Two good dreams lately...
Dream 1 – Turtle Dancing
About a week ago I had a dream, a vivid dream, filled with very rich and clear blues and whites and greens. Amazingly colorful, and the sounds were so easily heard it made me long for something thousands of miles away.
Lisa and I were on the beach in Nassau, Bahamas, just loving the sun, loving the water, loving each other, and loving life. Out from the ocean comes ashore a giant, tremendous sea turtle.
“Hello,” this giant says to us, standing nearly twice as tall as me on shore.
“Hello,” we said back.
“You’re welcome to dance on my back while I swim,” the turtle said in his totally friendly, deep, slow voice, “but as soon as you stop dancing I’ll have to take you back to shore.”
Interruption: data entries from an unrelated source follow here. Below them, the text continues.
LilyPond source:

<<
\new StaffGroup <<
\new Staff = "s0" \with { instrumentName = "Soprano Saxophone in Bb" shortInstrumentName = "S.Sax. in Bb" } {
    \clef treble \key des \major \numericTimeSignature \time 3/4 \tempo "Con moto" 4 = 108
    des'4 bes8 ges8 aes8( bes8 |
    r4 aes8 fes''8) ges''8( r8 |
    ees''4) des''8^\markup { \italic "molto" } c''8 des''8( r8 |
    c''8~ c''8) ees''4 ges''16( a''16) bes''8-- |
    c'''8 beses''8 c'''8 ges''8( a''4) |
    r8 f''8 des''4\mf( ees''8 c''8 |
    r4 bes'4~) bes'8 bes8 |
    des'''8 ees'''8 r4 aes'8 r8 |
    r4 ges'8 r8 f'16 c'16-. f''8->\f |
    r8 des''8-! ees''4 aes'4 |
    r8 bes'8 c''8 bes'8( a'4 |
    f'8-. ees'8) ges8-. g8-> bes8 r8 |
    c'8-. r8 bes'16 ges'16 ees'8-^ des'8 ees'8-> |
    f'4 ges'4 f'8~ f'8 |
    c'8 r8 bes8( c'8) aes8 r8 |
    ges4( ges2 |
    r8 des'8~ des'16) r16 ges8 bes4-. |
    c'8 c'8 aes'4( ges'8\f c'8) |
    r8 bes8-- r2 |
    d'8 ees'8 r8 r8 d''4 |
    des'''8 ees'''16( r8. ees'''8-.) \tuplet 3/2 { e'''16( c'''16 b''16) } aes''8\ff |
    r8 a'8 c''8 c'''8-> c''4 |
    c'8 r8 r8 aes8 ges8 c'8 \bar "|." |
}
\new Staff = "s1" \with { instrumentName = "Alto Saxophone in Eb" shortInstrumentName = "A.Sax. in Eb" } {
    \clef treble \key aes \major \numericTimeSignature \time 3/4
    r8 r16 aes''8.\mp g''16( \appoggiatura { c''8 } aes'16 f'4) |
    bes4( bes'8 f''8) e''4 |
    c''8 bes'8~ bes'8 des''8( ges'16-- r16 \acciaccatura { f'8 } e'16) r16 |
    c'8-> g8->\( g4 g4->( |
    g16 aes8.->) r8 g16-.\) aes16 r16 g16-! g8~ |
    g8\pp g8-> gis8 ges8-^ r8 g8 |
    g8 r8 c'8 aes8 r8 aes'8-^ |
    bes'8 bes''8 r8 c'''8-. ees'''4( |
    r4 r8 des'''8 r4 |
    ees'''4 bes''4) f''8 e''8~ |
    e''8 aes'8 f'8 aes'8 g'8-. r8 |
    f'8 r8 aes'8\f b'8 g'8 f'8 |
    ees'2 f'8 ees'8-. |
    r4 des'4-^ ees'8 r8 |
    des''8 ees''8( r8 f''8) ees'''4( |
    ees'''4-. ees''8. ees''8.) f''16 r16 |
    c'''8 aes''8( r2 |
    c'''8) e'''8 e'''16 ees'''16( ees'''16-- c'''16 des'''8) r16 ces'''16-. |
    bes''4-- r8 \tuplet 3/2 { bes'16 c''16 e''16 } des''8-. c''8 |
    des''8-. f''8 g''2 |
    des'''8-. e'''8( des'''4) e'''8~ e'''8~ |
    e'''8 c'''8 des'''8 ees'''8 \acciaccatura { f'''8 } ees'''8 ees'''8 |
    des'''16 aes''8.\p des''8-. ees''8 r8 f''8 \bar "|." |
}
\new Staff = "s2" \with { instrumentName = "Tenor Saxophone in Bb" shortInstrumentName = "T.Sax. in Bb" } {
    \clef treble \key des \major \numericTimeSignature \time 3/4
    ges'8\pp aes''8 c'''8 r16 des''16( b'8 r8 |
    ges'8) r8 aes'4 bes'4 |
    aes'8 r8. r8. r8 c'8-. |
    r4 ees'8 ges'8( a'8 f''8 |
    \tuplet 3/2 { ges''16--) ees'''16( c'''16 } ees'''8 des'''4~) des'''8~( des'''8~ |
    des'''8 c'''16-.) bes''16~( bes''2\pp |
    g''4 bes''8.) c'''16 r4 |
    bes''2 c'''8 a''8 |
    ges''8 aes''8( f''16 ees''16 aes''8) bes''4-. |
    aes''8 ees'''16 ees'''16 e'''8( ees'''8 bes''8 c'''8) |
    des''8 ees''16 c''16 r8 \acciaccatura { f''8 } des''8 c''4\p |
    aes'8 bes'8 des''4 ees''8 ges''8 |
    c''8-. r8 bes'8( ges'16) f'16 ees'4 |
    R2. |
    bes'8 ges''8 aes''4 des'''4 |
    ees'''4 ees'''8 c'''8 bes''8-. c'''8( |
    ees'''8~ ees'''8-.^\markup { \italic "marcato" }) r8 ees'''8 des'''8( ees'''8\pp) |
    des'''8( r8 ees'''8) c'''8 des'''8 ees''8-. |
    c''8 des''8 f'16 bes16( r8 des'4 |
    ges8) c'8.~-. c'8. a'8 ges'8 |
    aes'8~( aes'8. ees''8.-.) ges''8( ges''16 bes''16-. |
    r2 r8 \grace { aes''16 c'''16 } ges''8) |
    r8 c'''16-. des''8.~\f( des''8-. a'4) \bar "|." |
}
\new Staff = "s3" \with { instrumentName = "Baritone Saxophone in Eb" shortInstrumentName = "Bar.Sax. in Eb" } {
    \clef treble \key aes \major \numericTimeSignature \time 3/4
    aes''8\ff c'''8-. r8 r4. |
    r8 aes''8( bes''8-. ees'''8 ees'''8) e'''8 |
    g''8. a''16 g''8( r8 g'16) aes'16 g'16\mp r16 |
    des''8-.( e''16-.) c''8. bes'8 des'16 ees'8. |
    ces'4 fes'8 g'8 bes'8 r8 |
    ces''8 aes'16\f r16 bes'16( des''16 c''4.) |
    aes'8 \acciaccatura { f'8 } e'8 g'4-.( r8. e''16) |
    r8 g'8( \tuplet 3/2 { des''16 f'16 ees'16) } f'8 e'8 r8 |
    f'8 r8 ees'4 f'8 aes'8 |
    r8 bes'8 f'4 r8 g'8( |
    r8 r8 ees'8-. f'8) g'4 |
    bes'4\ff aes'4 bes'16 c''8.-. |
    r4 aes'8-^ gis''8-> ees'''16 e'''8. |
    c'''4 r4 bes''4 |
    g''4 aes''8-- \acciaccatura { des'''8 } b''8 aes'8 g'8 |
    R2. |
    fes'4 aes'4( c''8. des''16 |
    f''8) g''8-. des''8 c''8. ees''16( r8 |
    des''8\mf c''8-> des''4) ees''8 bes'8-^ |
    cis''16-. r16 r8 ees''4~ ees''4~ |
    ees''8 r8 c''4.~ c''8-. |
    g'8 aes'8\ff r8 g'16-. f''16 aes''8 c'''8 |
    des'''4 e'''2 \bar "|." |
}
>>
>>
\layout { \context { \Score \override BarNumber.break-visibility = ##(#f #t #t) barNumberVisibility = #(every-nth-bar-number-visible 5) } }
I held Lisa’s hand in mine, we stepped up onto the turtle, climbed the little hill that was his shell to the top, and started waltzing. As the turtle made its way back out to sea (never going too far from shore – gorgeous and long stretches of bright white beaches and palm tree shrouded huts were well in sight) music came from his shell. It was Just What I Needed by The Cars, repeating over and over but for whatever reason never getting annoying or stuck in my head like most songs, when set on repeat anyway, tend to do.
As we danced, the turtle told us that the hexagon shaped tile on the top of his shell that we were dancing in was our boundary, and that he’ll judge our dancing as done the moment we step outside its edges. And that was pretty much that. Lisa and I were happy and dancing, the turtle, so friendly and big, was really enjoy The Cars, the weather was perfect, and I kept realizing that even though I was in a dream I wasn’t that far off from heaven.
Dream 2 – Jell-O World
For the past couple nights I’ve been dreaming (and speaking of it in my sleep – or at least so says Lisa) about a fabulous world made entirely out of Jell-O. Everything’s soft and smells terrific, everything’s edible and bouncy, and only a very select few special people are allowed to wander its streets.
Lisa and I, of course, are two of the few people allowed in this gelatinous wonderland where everything smells and tastes like sugary fruits. Everywhere we went we could see on person alone, or another couple, but only in silhouette and very far off on the horizon. Aside from those faceless strangers a mile away, we were alone.
Everything in this Jell-O World was very much like the things here in real life – save the fact that it was all made up of Jell-O. Yet still, leaves managed to defy gravity and cling to branches which clung to tree trunks which, in turn, were firmly rooted in the ground. There were Jell-O buildings, Jell-O parks, Jell-O ponds and Jell-O fish swimming in those ponds.
Everything was translucent, like staring through wobbly hunks of oddly shaped colored glass. And it was always nearing sunset, for whatever reason, and the sun never got higher or lower in the sky. Even though some things were blue and some things were red, everything had an amber hue to it due to the sun’s, the Jell-O sun’s, somewhat low position in the evening sky.
And all Lisa and I did was walk, shoving our hands into nearby Jell-O cars and Jell-O houses to pull out globs of Jell-O to eat when we got hungry. It was a simple dream, yet fantastic all the same.
If you can’t find a mountainous sea turtle to let you dance on its back, I highly recommend Jell-O World.